High Street was the home of the wealthiest townspeople in the 1580s, and the houses dating from the rebuilding form the finest examples of post-fire architecture in the town. The modern street still contains many other good examples of Elizabethan timber-framed buildings, all of which date from after the fire; these include the Queen's Aid House, number 46 and the grade-I-listed Crown Inn.

==History==
The bend in the High Street which Regent House now occupies follows the outer wall of the Norman Nantwich Castle. Built before 1180, the castle is believed to have been located on slightly elevated ground between the River Weaver and the modern High Street and Castle Street, probably near the Crown Inn. The castle was last recorded in 1462.

The existing Regent and Warwick House is believed to have been built shortly after the 1583 fire, which destroyed all the buildings on the west side of High Street, together with much of the town east of the River Weaver. The stretch of the High Street running between the river and what is now the town square included four of the seven inns destroyed by the fire: the Crown, the principal inn of the town; the Bell, a major inn with 17 beds; the Cock, site of cock-fighting; and the Bear, which kept four bears for bear-baiting. There was also a butcher's shop and a smithy.

The building was updated in the late 18th century. Sash windows were added, and the original triangular gables were replaced by a section with timber uprights which imitated the parapets of late Georgian townhouses. The timberwork on the first storey of Warwick House was later covered with roughcast.

Regent House housed the Regent Cycle Stores in around 1900, and later the cycle manufacturer's, Raven Cycle Co. In the 1990s it was an estate agent's and, from 1999, an independent furniture retailers. As of 2010, it is used as a charity shop. In 1914, Warwick House was the premises of William Johnson, a "hosier, glover & draper & ladies' & children's outfitter". It has been a chemist's shop since the late 20th century.

==Description==
Regent and Warwick House is a timber-framed, black-and-white building, constructed around the corner of the street.
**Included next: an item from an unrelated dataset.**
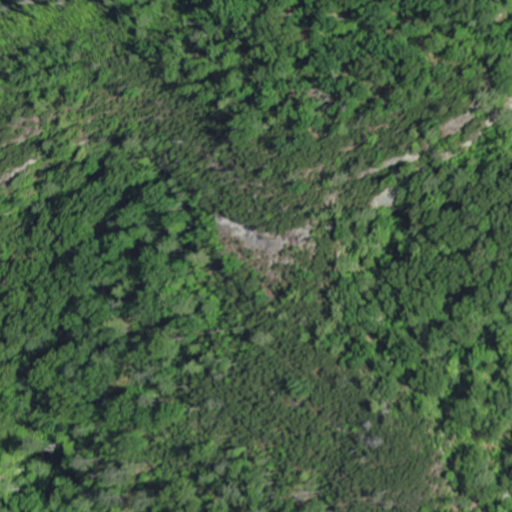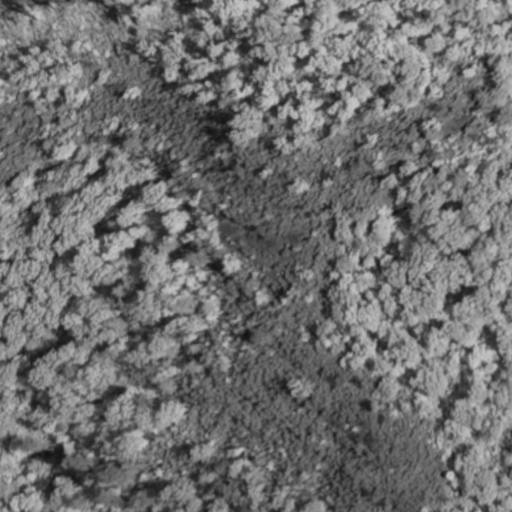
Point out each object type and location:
road: (293, 38)
road: (146, 51)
It has three storeys, each of which have jetties, under a tiled roof. The exterior has close studding on the first and second storeys. There is a middle rail on the first storey and two horizontal timbers on the second storey, which was substantially altered in the 18th century. The timbering is covered with roughcast on the first storey of Warwick House.

Regent House retains eight of the original wooden mullioned windows on the first and second floors, which alternate with 18th-century sash windows. The main doorway of Regent House is on the corner and is flanked by columns. Warwick House has an 18th-century doorway to the right side of the façade; its windows are all 18th-century sashes. The ground floor is occupied with shop fronts, which date from the 19th or 20th century on Regent House, and are modern on Warwick House.